*Problem details*.
Down to the final line, reproduce the entries that follow exactly.
━━ Supplied records ━━
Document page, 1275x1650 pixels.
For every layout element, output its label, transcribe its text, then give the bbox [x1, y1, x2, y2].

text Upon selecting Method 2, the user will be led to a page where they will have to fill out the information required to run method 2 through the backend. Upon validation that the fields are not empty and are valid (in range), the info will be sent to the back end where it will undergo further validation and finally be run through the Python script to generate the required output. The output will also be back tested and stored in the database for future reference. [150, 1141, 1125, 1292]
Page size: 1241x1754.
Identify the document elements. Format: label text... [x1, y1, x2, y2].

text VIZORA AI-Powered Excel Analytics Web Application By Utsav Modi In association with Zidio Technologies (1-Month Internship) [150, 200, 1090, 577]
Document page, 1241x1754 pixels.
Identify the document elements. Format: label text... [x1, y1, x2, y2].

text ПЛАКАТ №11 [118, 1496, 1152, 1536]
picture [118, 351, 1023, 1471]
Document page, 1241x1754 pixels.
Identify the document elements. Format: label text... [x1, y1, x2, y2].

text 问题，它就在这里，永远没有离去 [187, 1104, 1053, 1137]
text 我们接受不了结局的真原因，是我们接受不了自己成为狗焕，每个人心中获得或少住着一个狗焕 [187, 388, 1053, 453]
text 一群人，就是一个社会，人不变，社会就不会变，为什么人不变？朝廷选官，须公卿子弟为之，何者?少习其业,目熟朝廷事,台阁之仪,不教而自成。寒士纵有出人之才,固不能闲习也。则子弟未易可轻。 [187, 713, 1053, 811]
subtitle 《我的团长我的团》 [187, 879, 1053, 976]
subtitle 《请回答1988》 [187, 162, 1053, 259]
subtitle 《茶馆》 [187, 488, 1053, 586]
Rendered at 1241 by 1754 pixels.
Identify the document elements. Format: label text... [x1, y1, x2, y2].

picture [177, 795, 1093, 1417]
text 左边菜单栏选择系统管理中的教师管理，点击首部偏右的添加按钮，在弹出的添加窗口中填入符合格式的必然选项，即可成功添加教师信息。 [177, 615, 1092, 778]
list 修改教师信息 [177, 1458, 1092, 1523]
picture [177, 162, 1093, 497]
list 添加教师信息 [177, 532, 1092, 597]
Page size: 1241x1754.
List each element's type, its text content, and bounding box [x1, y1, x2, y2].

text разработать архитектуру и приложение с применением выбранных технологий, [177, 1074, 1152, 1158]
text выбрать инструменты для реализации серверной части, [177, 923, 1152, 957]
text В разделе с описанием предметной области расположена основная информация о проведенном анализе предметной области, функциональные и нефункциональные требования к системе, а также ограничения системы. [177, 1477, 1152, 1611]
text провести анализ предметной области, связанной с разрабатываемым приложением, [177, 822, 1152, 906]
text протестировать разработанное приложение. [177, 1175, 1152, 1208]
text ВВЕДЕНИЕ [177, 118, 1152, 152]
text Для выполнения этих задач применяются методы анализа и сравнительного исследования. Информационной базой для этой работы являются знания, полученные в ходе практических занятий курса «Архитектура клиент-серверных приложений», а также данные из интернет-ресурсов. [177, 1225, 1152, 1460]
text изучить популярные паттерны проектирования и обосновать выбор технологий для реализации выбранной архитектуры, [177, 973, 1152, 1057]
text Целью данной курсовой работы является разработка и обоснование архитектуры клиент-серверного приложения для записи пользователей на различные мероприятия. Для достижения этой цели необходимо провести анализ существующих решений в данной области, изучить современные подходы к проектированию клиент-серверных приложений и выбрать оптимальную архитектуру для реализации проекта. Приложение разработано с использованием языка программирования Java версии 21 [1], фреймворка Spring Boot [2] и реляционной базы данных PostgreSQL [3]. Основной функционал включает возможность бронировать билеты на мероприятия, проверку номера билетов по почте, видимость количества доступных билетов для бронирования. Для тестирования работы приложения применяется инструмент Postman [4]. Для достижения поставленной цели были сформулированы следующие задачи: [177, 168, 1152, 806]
━━━
*Exercise result*.
Document page, 1275x1650 pixels.
For every layout element, output its label, transcribe its text, then give the bbox [x1, y1, x2, y2].

text Upon selecting Method 2, the user will be led to a page where they will have to fill out the information required to run method 2 through the backend. Upon validation that the fields are not empty and are valid (in range), the info will be sent to the back end where it will undergo further validation and finally be run through the Python script to generate the required output. The output will also be back tested and stored in the database for future reference. [150, 1141, 1125, 1292]
Page size: 1241x1754.
Identify the document elements. Format: label text... [x1, y1, x2, y2].

text VIZORA AI-Powered Excel Analytics Web Application By Utsav Modi In association with Zidio Technologies (1-Month Internship) [150, 200, 1090, 577]
Document page, 1241x1754 pixels.
Identify the document elements. Format: label text... [x1, y1, x2, y2].

text ПЛАКАТ №11 [118, 1496, 1152, 1536]
picture [118, 351, 1023, 1471]
Document page, 1241x1754 pixels.
Identify the document elements. Format: label text... [x1, y1, x2, y2].

text 问题，它就在这里，永远没有离去 [187, 1104, 1053, 1137]
text 我们接受不了结局的真原因，是我们接受不了自己成为狗焕，每个人心中获得或少住着一个狗焕 [187, 388, 1053, 453]
text 一群人，就是一个社会，人不变，社会就不会变，为什么人不变？朝廷选官，须公卿子弟为之，何者?少习其业,目熟朝廷事,台阁之仪,不教而自成。寒士纵有出人之才,固不能闲习也。则子弟未易可轻。 [187, 713, 1053, 811]
subtitle 《我的团长我的团》 [187, 879, 1053, 976]
subtitle 《请回答1988》 [187, 162, 1053, 259]
subtitle 《茶馆》 [187, 488, 1053, 586]
Rendered at 1241 by 1754 pixels.
Identify the document elements. Format: label text... [x1, y1, x2, y2].

picture [177, 795, 1093, 1417]
text 左边菜单栏选择系统管理中的教师管理，点击首部偏右的添加按钮，在弹出的添加窗口中填入符合格式的必然选项，即可成功添加教师信息。 [177, 615, 1092, 778]
list 修改教师信息 [177, 1458, 1092, 1523]
picture [177, 162, 1093, 497]
list 添加教师信息 [177, 532, 1092, 597]
Page size: 1241x1754.
List each element's type, its text content, and bounding box [x1, y1, x2, y2].

text разработать архитектуру и приложение с применением выбранных технологий, [177, 1074, 1152, 1158]
text выбрать инструменты для реализации серверной части, [177, 923, 1152, 957]
text В разделе с описанием предметной области расположена основная информация о проведенном анализе предметной области, функциональные и нефункциональные требования к системе, а также ограничения системы. [177, 1477, 1152, 1611]
text провести анализ предметной области, связанной с разрабатываемым приложением, [177, 822, 1152, 906]
text протестировать разработанное приложение. [177, 1175, 1152, 1208]
text ВВЕДЕНИЕ [177, 118, 1152, 152]
text Для выполнения этих задач применяются методы анализа и сравнительного исследования. Информационной базой для этой работы являются знания, полученные в ходе практических занятий курса «Архитектура клиент-серверных приложений», а также данные из интернет-ресурсов. [177, 1225, 1152, 1460]
text изучить популярные паттерны проектирования и обосновать выбор технологий для реализации выбранной архитектуры, [177, 973, 1152, 1057]
text Целью данной курсовой работы является разработка и обоснование архитектуры клиент-серверного приложения для записи пользователей на различные мероприятия. Для достижения этой цели необходимо провести анализ существующих решений в данной области, изучить современные подходы к проектированию клиент-серверных приложений и выбрать оптимальную архитектуру для реализации проекта. Приложение разработано с использованием языка программирования Java версии 21 [1], фреймворка Spring Boot [2] и реляционной базы данных PostgreSQL [3]. Основной функционал включает возможность бронировать билеты на мероприятия, проверку номера билетов по почте, видимость количества доступных билетов для бронирования. Для тестирования работы приложения применяется инструмент Postman [4]. Для достижения поставленной цели были сформулированы следующие задачи: [177, 168, 1152, 806]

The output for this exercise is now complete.